• Work required: Please report each line of the data below that contains "Right".

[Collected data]

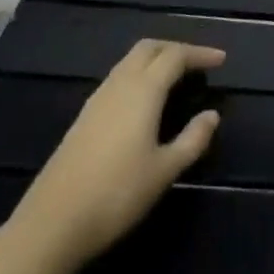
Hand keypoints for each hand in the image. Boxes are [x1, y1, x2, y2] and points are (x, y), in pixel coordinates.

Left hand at [6, 39, 224, 273]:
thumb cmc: (117, 194)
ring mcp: (96, 100)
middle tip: (198, 63)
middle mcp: (119, 85)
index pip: (175, 56)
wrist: (52, 224)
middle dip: (175, 48)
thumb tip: (212, 115)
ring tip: (175, 78)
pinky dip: (138, 76)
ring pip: (129, 62)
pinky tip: (145, 102)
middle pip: (148, 48)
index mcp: (143, 90)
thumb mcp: (165, 170)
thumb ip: (193, 139)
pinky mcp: (83, 118)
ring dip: (155, 60)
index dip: (200, 54)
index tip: (221, 60)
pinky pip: (117, 79)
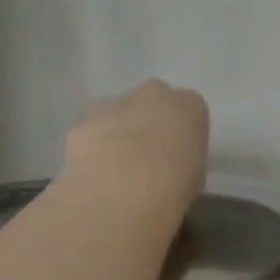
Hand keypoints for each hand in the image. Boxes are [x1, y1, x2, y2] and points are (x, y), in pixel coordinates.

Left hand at [64, 81, 208, 206]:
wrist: (123, 185)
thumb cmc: (174, 181)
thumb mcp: (195, 176)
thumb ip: (185, 161)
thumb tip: (173, 167)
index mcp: (190, 105)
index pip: (190, 110)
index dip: (182, 132)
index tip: (178, 155)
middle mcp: (155, 94)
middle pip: (153, 102)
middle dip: (149, 123)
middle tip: (147, 158)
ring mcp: (116, 103)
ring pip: (119, 113)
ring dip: (119, 133)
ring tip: (116, 170)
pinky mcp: (84, 121)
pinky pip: (92, 131)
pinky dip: (92, 147)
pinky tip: (94, 173)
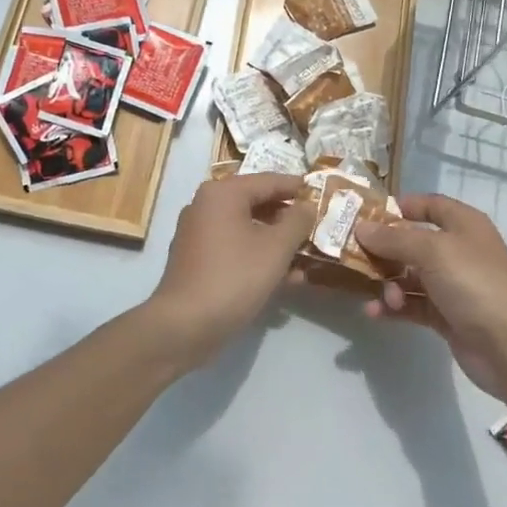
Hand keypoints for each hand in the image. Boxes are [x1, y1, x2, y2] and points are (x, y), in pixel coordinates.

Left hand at [143, 173, 313, 371]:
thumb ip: (297, 221)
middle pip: (257, 203)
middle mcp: (206, 206)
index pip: (268, 181)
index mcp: (222, 193)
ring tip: (308, 255)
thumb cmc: (234, 277)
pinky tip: (287, 278)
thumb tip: (307, 205)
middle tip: (317, 225)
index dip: (297, 187)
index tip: (322, 193)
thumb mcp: (276, 248)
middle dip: (289, 218)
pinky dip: (259, 256)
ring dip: (278, 241)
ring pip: (247, 229)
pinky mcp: (197, 260)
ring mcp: (198, 234)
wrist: (185, 326)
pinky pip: (235, 248)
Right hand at [353, 194, 506, 404]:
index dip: (400, 206)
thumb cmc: (475, 284)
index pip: (428, 204)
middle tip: (352, 256)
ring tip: (380, 297)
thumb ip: (394, 239)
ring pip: (409, 276)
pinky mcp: (447, 316)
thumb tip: (361, 228)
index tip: (365, 215)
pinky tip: (375, 314)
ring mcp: (453, 285)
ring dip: (388, 284)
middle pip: (412, 242)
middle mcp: (458, 250)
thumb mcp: (432, 251)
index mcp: (463, 224)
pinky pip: (413, 305)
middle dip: (384, 250)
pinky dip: (394, 307)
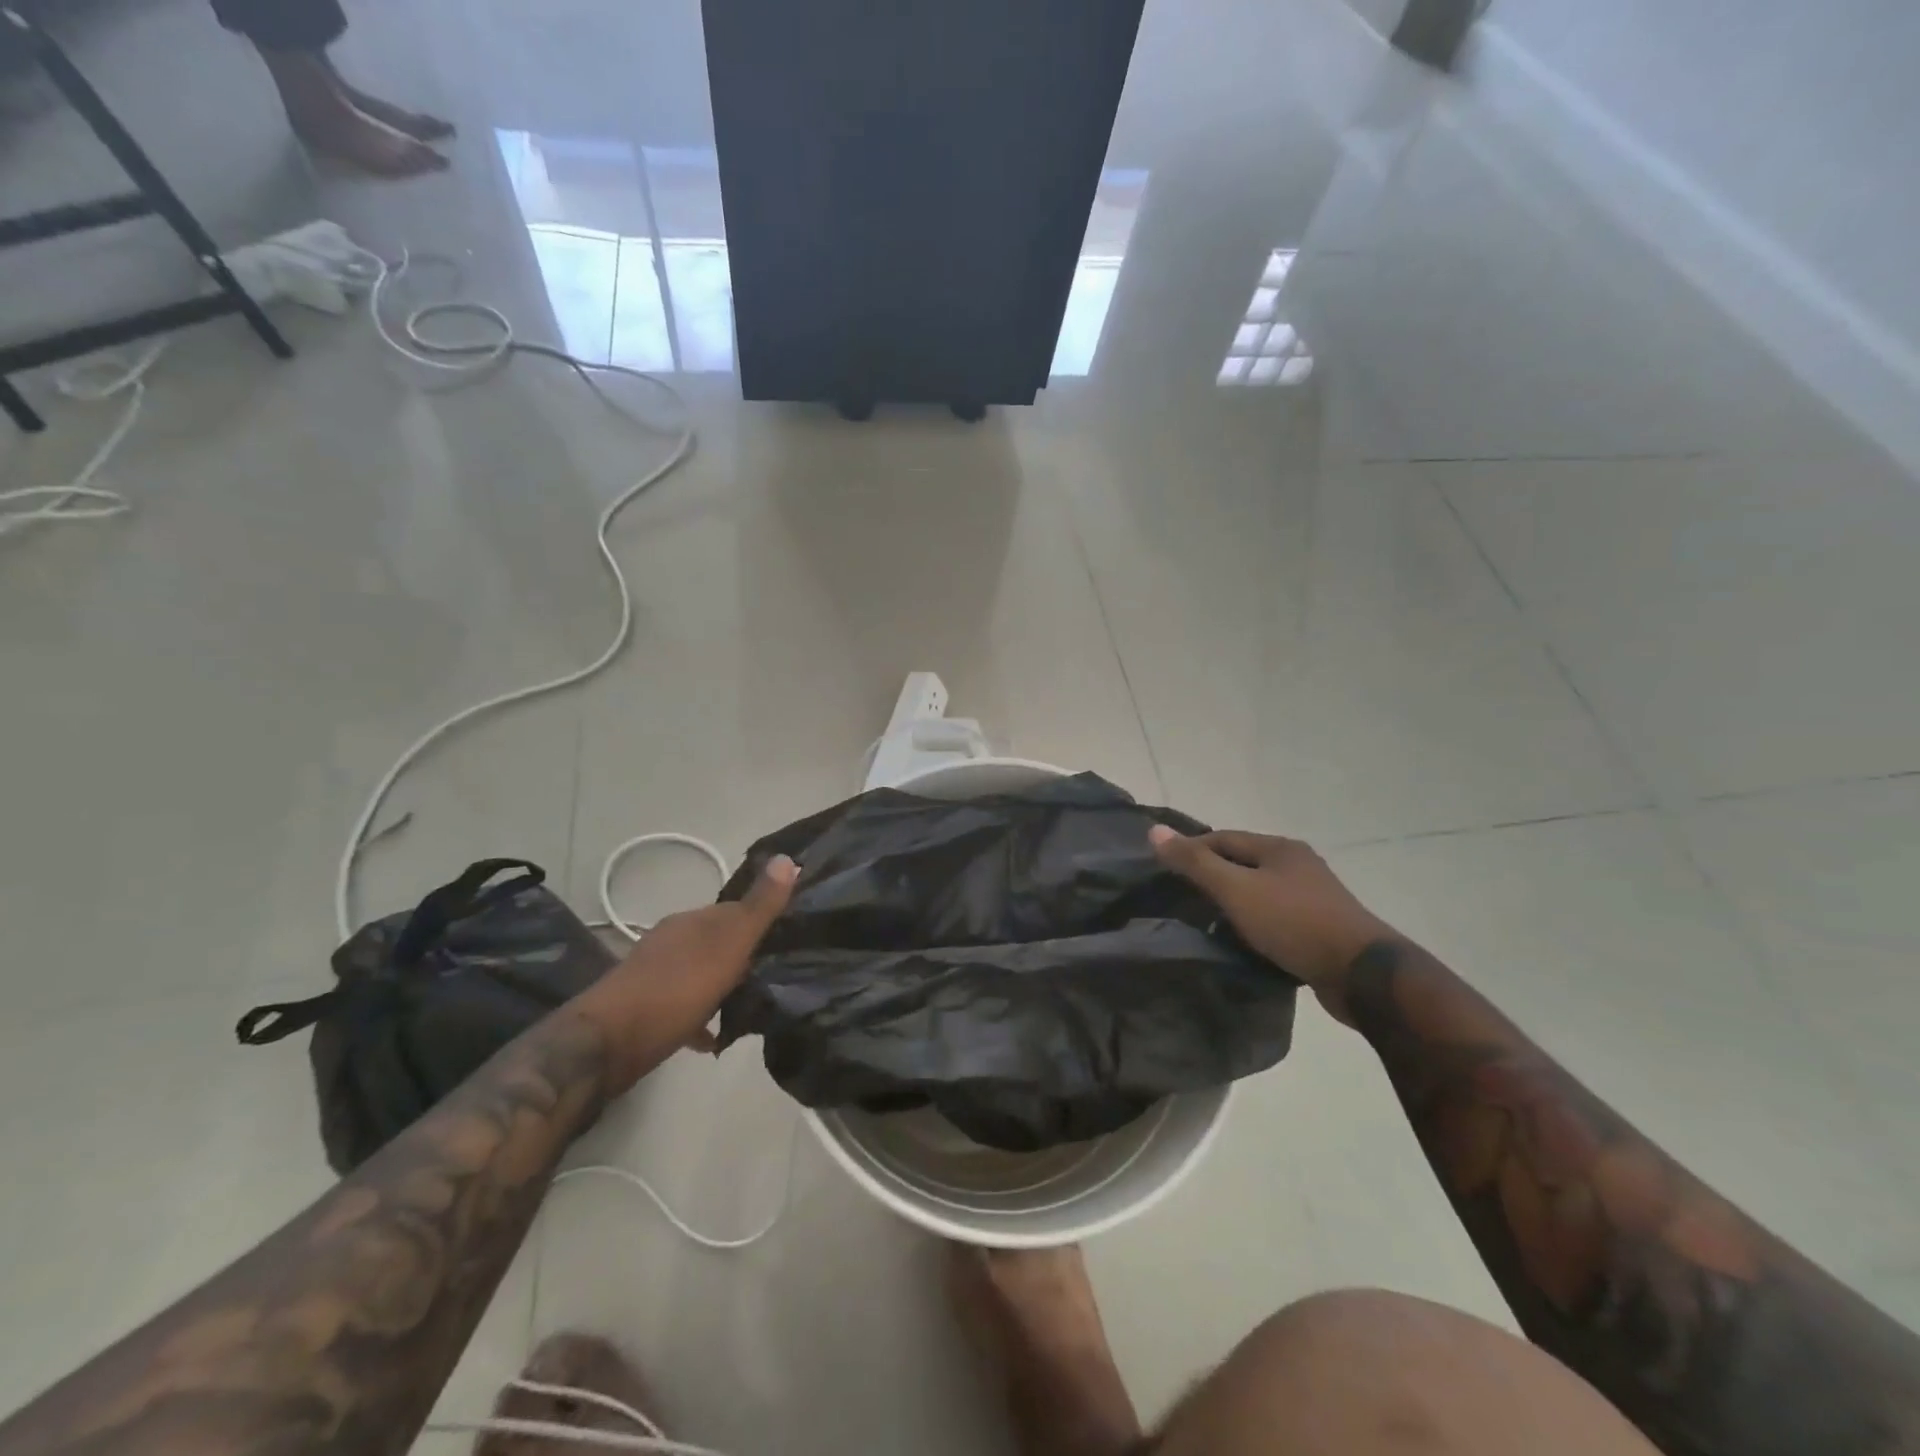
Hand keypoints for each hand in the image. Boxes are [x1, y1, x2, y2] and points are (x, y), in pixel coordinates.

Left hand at [574, 854, 798, 1090]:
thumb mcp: (727, 945)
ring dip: (726, 987)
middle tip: (779, 976)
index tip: (792, 937)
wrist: (606, 1045)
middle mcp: (673, 941)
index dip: (765, 920)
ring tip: (754, 1007)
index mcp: (692, 921)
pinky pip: (685, 1006)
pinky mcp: (646, 1009)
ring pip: (703, 973)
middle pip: (720, 942)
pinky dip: (703, 1017)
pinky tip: (715, 1038)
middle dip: (747, 957)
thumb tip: (787, 857)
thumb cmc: (675, 989)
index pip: (737, 909)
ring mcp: (657, 974)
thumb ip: (759, 907)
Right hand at [1149, 827, 1394, 1020]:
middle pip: (1242, 863)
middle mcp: (1297, 864)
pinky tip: (1241, 942)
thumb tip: (1155, 830)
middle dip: (1212, 877)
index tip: (1164, 871)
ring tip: (1205, 924)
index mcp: (1279, 848)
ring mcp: (1313, 896)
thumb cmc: (1293, 922)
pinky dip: (1254, 924)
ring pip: (1259, 892)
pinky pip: (1275, 917)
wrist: (1361, 974)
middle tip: (1181, 898)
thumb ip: (1195, 862)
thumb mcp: (1236, 889)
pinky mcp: (1320, 927)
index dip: (1191, 850)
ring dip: (1233, 904)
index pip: (1223, 838)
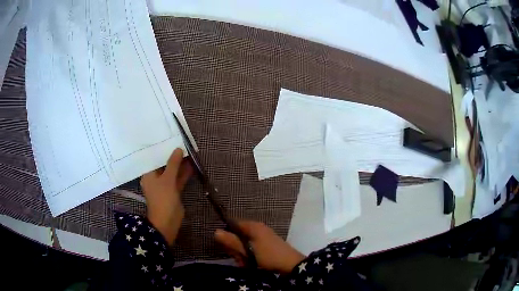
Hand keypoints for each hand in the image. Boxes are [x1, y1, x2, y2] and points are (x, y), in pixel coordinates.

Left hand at [140, 148, 192, 245]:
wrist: (167, 222)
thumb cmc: (162, 199)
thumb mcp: (167, 179)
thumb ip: (173, 164)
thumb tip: (178, 149)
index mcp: (148, 174)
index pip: (153, 158)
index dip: (161, 149)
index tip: (167, 138)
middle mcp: (155, 178)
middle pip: (163, 164)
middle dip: (172, 156)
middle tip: (180, 143)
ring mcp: (164, 185)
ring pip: (172, 172)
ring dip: (179, 164)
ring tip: (189, 152)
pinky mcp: (173, 191)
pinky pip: (178, 179)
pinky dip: (183, 174)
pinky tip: (192, 165)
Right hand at [215, 221, 304, 273]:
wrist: (291, 265)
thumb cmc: (268, 256)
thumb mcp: (248, 251)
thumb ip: (232, 242)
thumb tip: (216, 231)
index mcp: (253, 226)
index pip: (233, 224)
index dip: (227, 235)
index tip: (227, 248)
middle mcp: (258, 229)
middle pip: (238, 236)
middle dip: (236, 249)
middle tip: (240, 259)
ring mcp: (263, 237)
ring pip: (244, 245)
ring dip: (243, 256)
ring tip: (247, 264)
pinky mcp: (267, 246)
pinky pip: (252, 249)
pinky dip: (250, 257)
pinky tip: (252, 265)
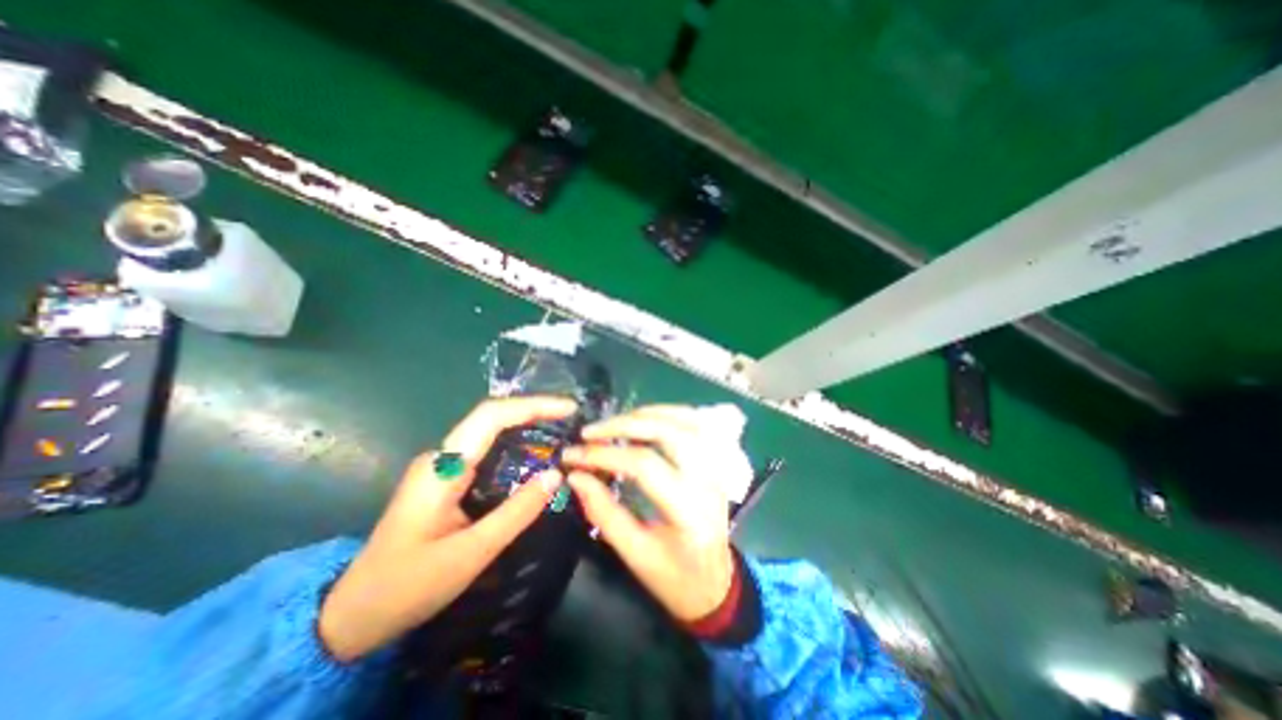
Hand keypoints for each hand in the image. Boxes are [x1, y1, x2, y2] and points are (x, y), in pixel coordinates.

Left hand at [319, 395, 576, 661]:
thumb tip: (556, 475)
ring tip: (560, 430)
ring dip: (525, 424)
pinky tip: (534, 454)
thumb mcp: (471, 552)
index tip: (568, 408)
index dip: (533, 406)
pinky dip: (514, 443)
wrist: (352, 615)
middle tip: (571, 418)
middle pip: (492, 416)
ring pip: (489, 430)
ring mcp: (441, 465)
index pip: (492, 416)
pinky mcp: (446, 477)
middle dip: (534, 410)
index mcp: (443, 467)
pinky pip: (486, 448)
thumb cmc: (409, 586)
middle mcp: (441, 456)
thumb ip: (517, 512)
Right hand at [563, 405, 753, 624]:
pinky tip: (647, 417)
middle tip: (590, 432)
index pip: (644, 465)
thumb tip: (576, 476)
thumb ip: (604, 513)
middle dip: (624, 424)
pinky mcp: (717, 460)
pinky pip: (696, 422)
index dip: (605, 455)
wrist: (717, 583)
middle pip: (668, 432)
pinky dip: (668, 412)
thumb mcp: (635, 555)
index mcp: (689, 511)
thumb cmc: (674, 578)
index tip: (573, 455)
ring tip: (614, 422)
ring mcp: (717, 465)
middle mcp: (708, 479)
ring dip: (647, 413)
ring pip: (685, 419)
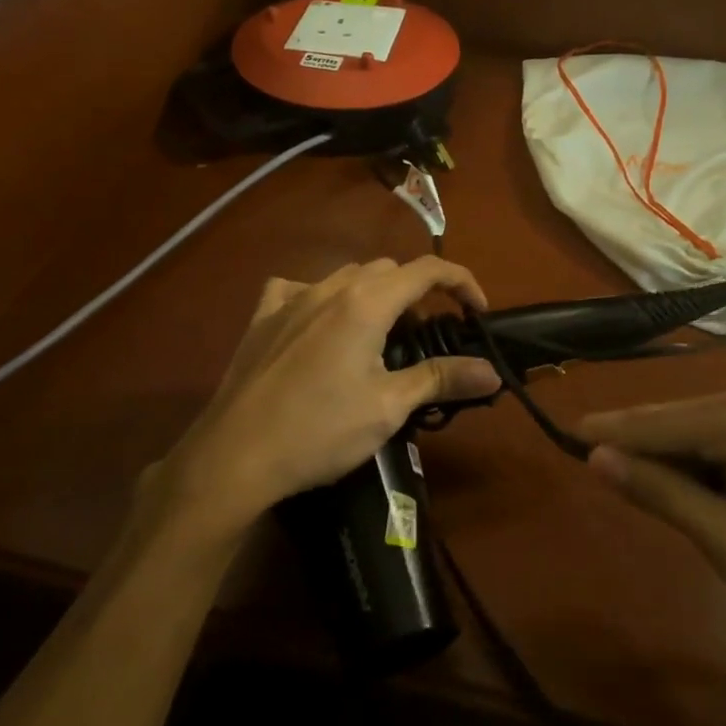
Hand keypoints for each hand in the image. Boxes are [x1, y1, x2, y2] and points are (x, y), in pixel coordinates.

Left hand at [153, 258, 500, 537]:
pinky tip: (319, 325)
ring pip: (346, 276)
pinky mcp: (263, 317)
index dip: (461, 282)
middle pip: (388, 270)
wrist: (235, 455)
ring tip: (378, 337)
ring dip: (373, 295)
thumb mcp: (388, 407)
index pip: (427, 270)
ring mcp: (291, 298)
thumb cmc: (320, 430)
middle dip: (417, 293)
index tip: (477, 312)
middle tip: (425, 338)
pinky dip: (321, 298)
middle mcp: (330, 287)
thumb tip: (491, 372)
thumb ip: (441, 379)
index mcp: (367, 302)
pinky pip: (298, 288)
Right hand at [582, 387, 725, 659]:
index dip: (602, 437)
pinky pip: (720, 443)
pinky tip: (697, 501)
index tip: (558, 442)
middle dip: (634, 455)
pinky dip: (698, 470)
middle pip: (668, 424)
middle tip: (600, 488)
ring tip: (648, 506)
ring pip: (692, 435)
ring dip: (667, 467)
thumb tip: (596, 457)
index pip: (648, 424)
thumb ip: (661, 494)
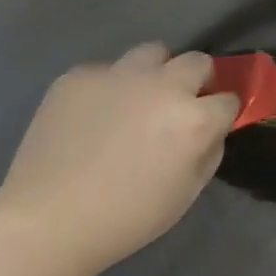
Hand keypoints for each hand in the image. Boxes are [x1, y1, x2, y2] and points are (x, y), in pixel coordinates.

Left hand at [0, 45, 238, 275]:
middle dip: (197, 80)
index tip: (211, 125)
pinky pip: (105, 71)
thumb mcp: (186, 194)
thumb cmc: (126, 218)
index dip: (221, 114)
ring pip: (152, 53)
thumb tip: (211, 130)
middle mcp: (163, 86)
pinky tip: (91, 117)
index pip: (228, 99)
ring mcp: (119, 75)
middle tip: (179, 105)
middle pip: (198, 62)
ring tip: (136, 99)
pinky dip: (107, 89)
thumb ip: (209, 152)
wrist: (46, 222)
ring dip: (155, 72)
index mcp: (194, 119)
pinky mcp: (80, 76)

• Answer to this task:
Right hand at [353, 194, 506, 404]:
Right hand at [1149, 827, 1394, 1020]:
Right hand at [215, 221, 304, 273]:
Right hand at [563, 405, 753, 624]:
Right hand at [582, 387, 725, 659]:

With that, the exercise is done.